Die Entdeckung geschah zufällig, als Beamte der Kriminalinspektion Amberg im Rahmen eines anderen Falls einen Durchsuchungsbefehl vollstreckten. In dem Gebäude stießen sie auf eine voll funktionsfähige Zigarettenmaschine sowie mehrere Kilogramm losen Tabak und tausende leere Zigarettenhülsen.
Der Beschuldigte hatte die Ausrüstung genutzt, um steuerfreie Zigaretten in kommerziellem Umfang herzustellen. Die Ermittler sicherten zudem 1.200 fertige Zigaretten, keine davon mit den vorgeschriebenen Steuerzeichen versehen. Der Mann hatte sogar eine eigene Marke entworfen und die Produkte in Schachteln mit individuellem Aufdruck verpackt.
Die Behörden haben die Details des Falls erst jetzt aus taktischen Gründen im Zusammenhang mit den laufenden Ermittlungen veröffentlicht.

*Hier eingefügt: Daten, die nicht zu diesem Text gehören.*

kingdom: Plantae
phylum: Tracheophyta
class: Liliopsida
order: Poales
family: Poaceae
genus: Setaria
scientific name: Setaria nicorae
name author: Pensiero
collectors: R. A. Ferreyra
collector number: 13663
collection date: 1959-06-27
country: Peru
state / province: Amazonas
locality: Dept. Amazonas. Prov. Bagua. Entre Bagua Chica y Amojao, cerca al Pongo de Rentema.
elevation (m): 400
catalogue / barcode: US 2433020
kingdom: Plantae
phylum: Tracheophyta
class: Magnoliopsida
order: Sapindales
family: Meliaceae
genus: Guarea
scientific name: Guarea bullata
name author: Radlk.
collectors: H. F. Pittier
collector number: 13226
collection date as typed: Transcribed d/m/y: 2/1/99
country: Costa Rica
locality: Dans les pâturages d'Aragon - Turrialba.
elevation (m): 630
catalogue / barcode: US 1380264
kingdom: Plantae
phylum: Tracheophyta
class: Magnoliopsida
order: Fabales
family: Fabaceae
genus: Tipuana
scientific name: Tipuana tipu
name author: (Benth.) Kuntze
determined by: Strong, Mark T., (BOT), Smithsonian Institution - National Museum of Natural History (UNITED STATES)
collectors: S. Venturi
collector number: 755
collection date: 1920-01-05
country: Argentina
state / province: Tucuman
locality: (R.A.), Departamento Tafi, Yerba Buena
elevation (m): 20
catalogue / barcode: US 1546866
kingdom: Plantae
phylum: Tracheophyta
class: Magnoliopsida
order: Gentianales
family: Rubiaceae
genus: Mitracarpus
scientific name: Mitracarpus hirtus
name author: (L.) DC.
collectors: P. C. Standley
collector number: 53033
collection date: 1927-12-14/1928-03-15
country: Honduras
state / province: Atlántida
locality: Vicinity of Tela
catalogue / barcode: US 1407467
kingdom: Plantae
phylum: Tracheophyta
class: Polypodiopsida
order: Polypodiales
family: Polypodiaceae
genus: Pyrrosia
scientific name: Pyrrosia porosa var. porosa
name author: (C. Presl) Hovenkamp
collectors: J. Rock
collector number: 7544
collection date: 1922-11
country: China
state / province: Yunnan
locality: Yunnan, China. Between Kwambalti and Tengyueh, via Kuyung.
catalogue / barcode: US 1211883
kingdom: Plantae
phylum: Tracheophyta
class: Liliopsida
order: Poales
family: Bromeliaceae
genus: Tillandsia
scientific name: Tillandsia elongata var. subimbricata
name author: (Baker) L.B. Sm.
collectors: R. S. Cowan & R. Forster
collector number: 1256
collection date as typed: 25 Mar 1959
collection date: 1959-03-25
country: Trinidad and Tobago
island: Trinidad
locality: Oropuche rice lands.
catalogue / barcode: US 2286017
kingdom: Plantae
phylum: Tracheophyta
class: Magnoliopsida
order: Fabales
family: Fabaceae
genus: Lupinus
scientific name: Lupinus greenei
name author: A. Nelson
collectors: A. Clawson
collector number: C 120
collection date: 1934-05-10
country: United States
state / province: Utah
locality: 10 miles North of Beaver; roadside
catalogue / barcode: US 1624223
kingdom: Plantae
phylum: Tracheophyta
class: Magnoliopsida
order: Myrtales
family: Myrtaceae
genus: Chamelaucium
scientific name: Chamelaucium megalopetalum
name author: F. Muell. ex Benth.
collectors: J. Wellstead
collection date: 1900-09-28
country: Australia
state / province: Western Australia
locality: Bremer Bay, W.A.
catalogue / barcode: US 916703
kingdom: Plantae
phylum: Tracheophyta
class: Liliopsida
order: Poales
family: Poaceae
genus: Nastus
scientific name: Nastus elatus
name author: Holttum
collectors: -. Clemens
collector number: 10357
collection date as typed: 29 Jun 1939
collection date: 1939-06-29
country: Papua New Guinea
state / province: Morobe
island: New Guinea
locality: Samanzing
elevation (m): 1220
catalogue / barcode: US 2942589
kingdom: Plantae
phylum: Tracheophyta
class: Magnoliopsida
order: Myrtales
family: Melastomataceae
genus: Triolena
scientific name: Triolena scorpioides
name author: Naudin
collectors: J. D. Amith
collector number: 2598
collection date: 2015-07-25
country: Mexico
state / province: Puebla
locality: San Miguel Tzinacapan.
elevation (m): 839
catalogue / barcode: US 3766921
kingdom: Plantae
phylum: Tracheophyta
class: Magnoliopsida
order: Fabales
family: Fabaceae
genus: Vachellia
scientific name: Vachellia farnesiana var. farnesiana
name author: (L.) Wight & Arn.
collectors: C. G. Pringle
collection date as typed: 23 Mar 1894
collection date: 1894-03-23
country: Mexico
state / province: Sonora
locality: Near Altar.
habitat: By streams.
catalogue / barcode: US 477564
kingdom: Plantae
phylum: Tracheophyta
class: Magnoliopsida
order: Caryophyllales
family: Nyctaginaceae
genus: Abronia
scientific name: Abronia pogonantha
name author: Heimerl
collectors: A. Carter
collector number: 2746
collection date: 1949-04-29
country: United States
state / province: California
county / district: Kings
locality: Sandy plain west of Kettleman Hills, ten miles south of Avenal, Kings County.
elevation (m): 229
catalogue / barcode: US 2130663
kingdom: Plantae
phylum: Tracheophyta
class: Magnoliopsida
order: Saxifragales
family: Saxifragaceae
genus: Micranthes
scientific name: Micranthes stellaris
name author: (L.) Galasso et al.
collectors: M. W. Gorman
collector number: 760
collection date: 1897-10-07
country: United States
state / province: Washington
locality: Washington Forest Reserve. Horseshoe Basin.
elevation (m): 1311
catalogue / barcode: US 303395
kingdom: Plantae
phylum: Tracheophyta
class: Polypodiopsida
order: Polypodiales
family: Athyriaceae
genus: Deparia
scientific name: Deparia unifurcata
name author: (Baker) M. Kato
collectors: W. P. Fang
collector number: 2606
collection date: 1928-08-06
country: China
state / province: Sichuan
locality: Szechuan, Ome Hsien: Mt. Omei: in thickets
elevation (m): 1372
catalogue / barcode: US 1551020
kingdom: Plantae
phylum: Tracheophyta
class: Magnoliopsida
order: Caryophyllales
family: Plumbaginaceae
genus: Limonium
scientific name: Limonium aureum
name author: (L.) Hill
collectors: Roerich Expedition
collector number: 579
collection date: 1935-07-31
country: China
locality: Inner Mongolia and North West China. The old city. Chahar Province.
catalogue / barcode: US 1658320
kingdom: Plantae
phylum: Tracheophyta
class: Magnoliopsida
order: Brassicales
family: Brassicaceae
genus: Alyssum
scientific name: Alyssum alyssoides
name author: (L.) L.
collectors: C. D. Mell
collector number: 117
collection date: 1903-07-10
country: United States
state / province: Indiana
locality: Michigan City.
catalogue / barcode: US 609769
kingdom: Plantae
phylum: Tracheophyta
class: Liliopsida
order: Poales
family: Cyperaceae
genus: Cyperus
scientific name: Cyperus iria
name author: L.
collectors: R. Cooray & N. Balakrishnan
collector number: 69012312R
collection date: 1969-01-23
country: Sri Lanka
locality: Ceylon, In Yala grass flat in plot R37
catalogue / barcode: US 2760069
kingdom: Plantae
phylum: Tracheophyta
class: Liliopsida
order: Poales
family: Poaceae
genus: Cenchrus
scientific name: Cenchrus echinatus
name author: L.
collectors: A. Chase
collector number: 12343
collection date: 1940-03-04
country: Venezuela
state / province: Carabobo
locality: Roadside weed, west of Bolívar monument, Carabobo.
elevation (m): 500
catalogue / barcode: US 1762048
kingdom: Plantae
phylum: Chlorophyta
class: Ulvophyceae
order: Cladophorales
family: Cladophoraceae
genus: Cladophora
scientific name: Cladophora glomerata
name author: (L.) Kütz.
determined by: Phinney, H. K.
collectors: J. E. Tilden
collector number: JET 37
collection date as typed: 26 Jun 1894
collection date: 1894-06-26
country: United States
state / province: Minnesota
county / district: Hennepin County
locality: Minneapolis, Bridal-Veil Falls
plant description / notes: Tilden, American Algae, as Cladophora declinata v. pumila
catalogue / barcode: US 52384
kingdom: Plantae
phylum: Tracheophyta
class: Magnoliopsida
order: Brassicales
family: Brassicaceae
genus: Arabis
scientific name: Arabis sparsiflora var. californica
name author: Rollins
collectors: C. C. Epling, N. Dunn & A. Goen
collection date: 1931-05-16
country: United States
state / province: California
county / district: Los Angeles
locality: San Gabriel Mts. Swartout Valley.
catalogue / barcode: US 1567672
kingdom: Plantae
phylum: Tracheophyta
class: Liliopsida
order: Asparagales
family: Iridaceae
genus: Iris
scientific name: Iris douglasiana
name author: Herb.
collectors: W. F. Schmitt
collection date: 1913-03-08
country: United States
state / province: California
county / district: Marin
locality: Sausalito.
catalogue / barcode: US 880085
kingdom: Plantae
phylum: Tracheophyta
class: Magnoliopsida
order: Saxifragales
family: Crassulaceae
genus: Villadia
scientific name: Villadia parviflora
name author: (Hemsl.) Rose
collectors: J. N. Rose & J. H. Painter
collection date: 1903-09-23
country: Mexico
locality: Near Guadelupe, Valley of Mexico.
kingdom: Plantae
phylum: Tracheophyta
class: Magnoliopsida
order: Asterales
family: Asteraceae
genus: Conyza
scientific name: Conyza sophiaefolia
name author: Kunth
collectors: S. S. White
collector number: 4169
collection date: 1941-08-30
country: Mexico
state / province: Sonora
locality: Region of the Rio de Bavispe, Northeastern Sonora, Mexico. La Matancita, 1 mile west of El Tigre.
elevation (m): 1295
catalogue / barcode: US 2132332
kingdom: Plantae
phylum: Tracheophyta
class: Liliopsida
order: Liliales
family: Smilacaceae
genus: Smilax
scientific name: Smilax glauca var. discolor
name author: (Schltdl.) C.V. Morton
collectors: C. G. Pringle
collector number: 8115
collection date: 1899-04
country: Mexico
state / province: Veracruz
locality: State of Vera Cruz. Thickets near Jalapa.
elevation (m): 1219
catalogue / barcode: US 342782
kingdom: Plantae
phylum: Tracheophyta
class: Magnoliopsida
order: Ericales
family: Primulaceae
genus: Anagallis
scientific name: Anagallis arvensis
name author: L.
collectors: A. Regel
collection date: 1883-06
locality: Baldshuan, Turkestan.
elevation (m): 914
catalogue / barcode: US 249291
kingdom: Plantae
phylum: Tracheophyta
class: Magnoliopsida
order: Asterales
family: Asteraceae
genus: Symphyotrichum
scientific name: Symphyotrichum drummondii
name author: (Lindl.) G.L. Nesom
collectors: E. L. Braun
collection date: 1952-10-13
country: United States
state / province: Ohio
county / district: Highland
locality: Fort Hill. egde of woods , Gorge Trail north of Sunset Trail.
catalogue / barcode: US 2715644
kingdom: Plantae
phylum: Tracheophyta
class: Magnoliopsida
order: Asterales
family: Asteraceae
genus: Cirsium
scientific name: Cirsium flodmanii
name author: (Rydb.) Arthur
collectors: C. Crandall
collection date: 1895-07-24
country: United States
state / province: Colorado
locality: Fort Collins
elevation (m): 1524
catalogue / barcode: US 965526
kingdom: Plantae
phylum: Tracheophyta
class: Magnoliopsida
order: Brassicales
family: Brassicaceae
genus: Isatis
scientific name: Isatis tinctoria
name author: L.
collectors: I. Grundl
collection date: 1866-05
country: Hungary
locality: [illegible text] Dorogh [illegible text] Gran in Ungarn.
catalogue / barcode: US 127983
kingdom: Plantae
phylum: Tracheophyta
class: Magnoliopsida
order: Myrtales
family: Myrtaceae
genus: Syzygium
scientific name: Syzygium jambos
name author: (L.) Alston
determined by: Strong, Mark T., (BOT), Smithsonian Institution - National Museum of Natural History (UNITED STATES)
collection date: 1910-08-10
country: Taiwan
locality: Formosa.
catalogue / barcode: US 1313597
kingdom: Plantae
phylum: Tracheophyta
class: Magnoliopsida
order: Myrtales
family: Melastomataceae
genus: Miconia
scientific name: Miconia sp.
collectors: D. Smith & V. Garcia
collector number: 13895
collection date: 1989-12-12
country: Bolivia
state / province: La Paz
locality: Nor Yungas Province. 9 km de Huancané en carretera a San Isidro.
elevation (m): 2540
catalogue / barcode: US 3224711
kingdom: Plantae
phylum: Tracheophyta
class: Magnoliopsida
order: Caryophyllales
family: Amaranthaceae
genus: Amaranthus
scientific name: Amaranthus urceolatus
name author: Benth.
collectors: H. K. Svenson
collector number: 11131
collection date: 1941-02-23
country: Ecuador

Der Fund unterstreicht das Ausmaß der illegalen Tabakproduktion in privatem Rahmen. Die Operation des Verdächtigen umfasste die Massenverarbeitung und markenrechtlich gestaltete Verpackungen – ein Hinweis auf ein gut organisiertes System. Weitere Angaben dazu, wie lange die Fabrik bereits in Betrieb war oder woher die unversteuerten Materialien stammten, liegen nicht vor.